3. Sampai pada pertimbangan bahwa secara kodrati dan fisiologis, wanita diciptakan untuk bereproduksi? Apa pun yang dilakukan untuk menghambat maupun menghentikan proses fisiologis ini hanya akan menimbulkan kondisi yang patologis.
Jadi setiap calon pasutri hendaknya mempertimbangkan masak-masak sebelum mengambil keputusan untuk "child free." Terlihat dengan jelas contoh-contoh di mana pasutri yang mencegah kehadiran anak justru mengeluarkan biaya tambahan lain untuk mengatasi kondisi-kondisi kesehatan yang terkait dengan keputusan untuk tidak mau punya anak itu.

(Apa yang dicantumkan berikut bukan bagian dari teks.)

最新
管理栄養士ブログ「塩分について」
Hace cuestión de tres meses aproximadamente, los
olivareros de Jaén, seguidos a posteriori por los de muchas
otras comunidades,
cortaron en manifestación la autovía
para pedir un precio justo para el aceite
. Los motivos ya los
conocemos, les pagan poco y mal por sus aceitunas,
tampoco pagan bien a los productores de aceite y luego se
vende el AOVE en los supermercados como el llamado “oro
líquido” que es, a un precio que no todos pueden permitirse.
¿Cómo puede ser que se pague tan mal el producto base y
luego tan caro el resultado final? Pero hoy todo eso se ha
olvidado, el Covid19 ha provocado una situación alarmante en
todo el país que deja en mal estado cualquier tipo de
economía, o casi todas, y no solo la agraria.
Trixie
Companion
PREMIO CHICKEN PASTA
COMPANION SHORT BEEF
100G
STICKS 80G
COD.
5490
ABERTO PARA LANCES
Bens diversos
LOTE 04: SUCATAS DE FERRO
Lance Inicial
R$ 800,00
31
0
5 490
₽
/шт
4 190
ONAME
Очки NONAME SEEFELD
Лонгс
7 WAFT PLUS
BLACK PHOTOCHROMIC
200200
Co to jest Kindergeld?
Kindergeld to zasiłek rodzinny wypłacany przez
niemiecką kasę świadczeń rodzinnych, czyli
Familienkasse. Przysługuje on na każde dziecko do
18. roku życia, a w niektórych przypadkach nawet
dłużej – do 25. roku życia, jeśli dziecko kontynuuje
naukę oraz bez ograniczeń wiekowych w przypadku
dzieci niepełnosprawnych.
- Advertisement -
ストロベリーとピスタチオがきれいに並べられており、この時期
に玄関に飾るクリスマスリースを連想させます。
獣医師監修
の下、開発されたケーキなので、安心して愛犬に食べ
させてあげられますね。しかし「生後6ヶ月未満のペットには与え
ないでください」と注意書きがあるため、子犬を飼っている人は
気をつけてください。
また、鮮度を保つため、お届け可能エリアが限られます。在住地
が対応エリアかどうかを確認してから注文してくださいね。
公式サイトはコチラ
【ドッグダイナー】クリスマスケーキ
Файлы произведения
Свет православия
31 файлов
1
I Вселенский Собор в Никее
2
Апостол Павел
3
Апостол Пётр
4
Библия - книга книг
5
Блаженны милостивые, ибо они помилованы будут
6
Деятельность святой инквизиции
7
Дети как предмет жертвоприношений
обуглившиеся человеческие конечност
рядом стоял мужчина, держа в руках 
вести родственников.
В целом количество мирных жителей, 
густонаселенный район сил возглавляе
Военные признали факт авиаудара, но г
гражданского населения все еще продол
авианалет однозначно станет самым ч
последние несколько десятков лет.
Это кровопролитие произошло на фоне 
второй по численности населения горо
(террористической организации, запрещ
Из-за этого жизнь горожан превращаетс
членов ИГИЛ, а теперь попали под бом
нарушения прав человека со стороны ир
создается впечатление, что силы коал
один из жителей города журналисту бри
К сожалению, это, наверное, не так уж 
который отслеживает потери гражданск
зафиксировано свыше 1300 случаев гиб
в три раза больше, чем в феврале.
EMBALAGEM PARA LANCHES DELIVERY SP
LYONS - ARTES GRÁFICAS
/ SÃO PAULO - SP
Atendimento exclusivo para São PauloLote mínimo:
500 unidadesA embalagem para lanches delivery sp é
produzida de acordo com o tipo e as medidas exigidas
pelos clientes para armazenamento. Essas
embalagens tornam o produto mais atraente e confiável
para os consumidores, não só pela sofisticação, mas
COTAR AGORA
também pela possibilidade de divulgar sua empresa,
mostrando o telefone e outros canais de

Apakah yang mereka khawatirkan adalah kurangnya waktu dan/atau ketidakmampuan dalam berbagai bentuk (biaya, pengetahuan parenting), ditambah pula dengan ketidaklegaan untuk mempercayakan, katakanlah seorang babysitter, untuk mengasuh anak mereka?
Ada satu lagi pertimbangan pasutri yang memutuskan untuk "child free," yaitu dunia di masa depan akan semakin "gila" dan mereka khawatir anak mereka tidak sanggup menjalani hidup di masa depan itu merasa kasihan.
Bagaimana dengan pertimbangan orang-orang tua juga, bahwa mereka membutuhkan perhatian dari anak-anak mereka di usia tua mereka?
Kesimpulannya, apa pun keputusan yang akan diambil, entah mau memiliki anak, atau utamanya tidak mau memiliki anak, harus didasari oleh pertimbangan yang banyak dan jauh ke depan.
Terlebih lagi, kesadaran akan kenyataan-kenyataan di atas (krisis populasi, krisis fertilitas, harapan hidup yang semakin meningkat) hendaknya diadu dengan rencana pengejaran karir yang mengarah pada pengambilan keputusan untuk "child free."
Tiap zaman memiliki peluang dan tantangannya sendiri, dan mengkhawatirkan kesanggupan generasi mendatang dalam menghadapi peluang dan tantangan masa depan tidak lebih penting dibanding mempersiapkan dan membekali anak, melalui parenting positif, agar memiliki kesanggupan menghadapi situasi apa pun, sebagaimana kita sebagai orangtua sudah menjalani dan melewati tantangan zaman kita sendiri.
Keputusan untuk "child free" memang bukan keputusan satu individu, tetapi pasangan individu (50%), namun penambahan setiap satu keputusan yang demikian akan berkontribusi pada peningkatan krisis populasi global, dan pada gilirannya (mudah-mudahan tidak terjadi) kepunahan umat manusia.
Di situlah terletak toleransi dan partisipasi etis dari para pasangan suami isteri, utamanya yang baru menikah, untuk tidak sampai mengambil keputusan tanpa pertimbangan yang banyak dan jauh ke depan itu.
Masa depan dunia dan umat manusia terletak di tangan kalian.